## Recorded data

- - - - -

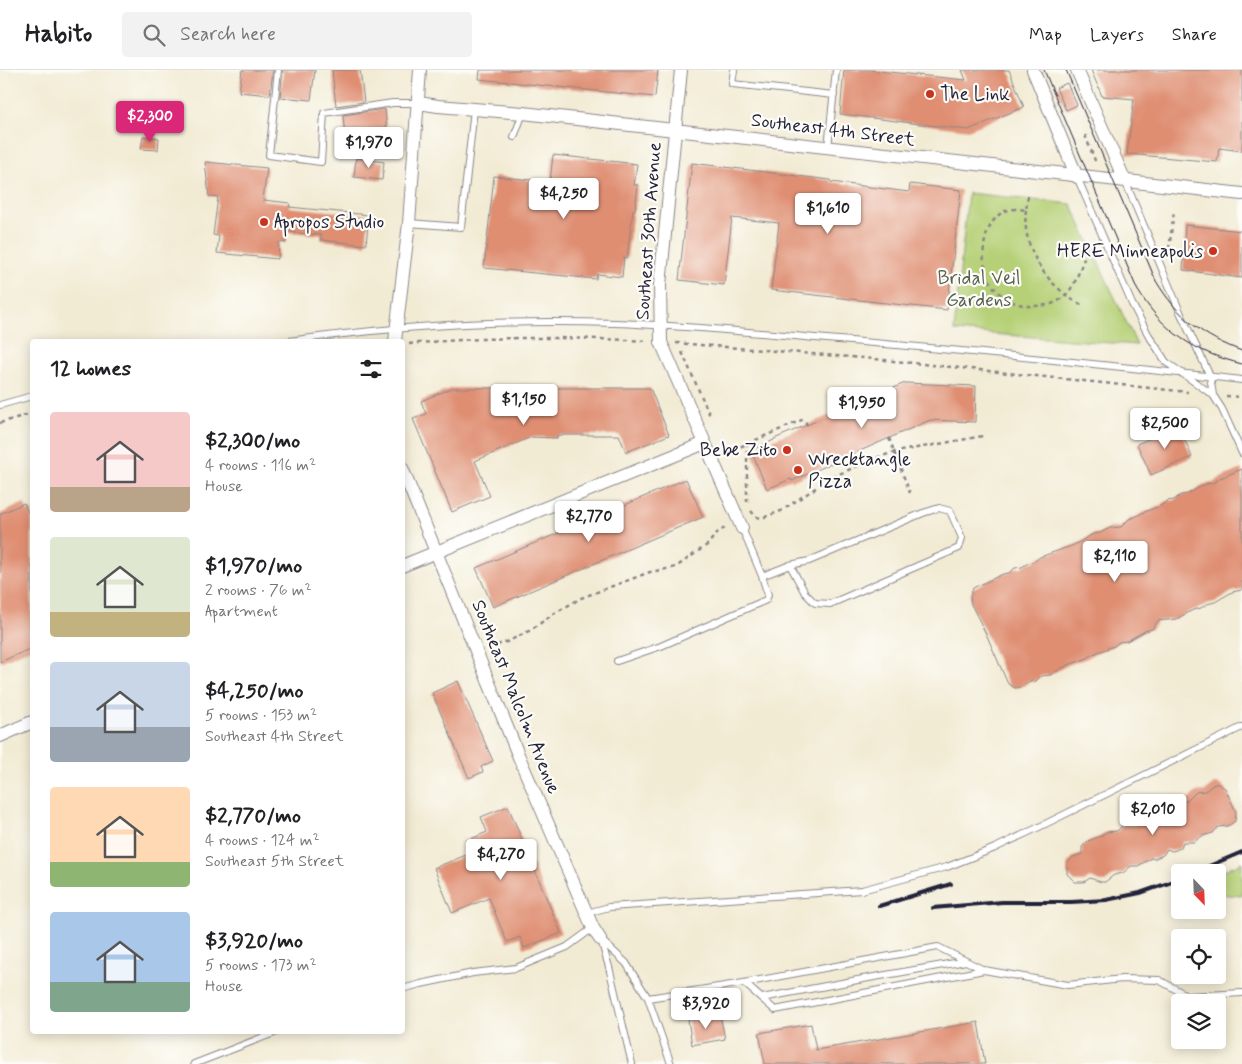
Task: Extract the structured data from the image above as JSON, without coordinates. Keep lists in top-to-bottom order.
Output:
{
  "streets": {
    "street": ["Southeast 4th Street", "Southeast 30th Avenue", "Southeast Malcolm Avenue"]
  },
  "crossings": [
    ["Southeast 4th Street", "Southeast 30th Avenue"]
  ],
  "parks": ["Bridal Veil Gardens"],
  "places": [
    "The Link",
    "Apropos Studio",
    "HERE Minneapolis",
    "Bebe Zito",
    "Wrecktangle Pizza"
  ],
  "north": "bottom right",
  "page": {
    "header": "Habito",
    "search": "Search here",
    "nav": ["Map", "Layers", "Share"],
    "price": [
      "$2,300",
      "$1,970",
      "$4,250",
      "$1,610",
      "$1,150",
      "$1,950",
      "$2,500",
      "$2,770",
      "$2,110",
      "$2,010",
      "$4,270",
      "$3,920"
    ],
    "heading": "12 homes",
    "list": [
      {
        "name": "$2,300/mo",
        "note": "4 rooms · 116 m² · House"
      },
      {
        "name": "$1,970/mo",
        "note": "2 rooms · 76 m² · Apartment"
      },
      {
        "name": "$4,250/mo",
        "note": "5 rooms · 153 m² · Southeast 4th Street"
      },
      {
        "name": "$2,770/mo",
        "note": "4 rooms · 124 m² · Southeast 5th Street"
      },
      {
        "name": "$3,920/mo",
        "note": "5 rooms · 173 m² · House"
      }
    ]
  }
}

- - - - -

The entries are to be restated word for word, and no picture should appear in the copy.

Task: Extract the structured data from the image above as JSON, without coordinates. Keep lists in top-to-bottom order.
Output:
{
  "streets": {
    "street": ["Southeast 4th Street", "Southeast 30th Avenue", "Southeast Malcolm Avenue"]
  },
  "crossings": [
    ["Southeast 4th Street", "Southeast 30th Avenue"]
  ],
  "parks": ["Bridal Veil Gardens"],
  "places": [
    "The Link",
    "Apropos Studio",
    "HERE Minneapolis",
    "Bebe Zito",
    "Wrecktangle Pizza"
  ],
  "north": "bottom right",
  "page": {
    "header": "Habito",
    "search": "Search here",
    "nav": ["Map", "Layers", "Share"],
    "price": [
      "$2,300",
      "$1,970",
      "$4,250",
      "$1,610",
      "$1,150",
      "$1,950",
      "$2,500",
      "$2,770",
      "$2,110",
      "$2,010",
      "$4,270",
      "$3,920"
    ],
    "heading": "12 homes",
    "list": [
      {
        "name": "$2,300/mo",
        "note": "4 rooms · 116 m² · House"
      },
      {
        "name": "$1,970/mo",
        "note": "2 rooms · 76 m² · Apartment"
      },
      {
        "name": "$4,250/mo",
        "note": "5 rooms · 153 m² · Southeast 4th Street"
      },
      {
        "name": "$2,770/mo",
        "note": "4 rooms · 124 m² · Southeast 5th Street"
      },
      {
        "name": "$3,920/mo",
        "note": "5 rooms · 173 m² · House"
      }
    ]
  }
}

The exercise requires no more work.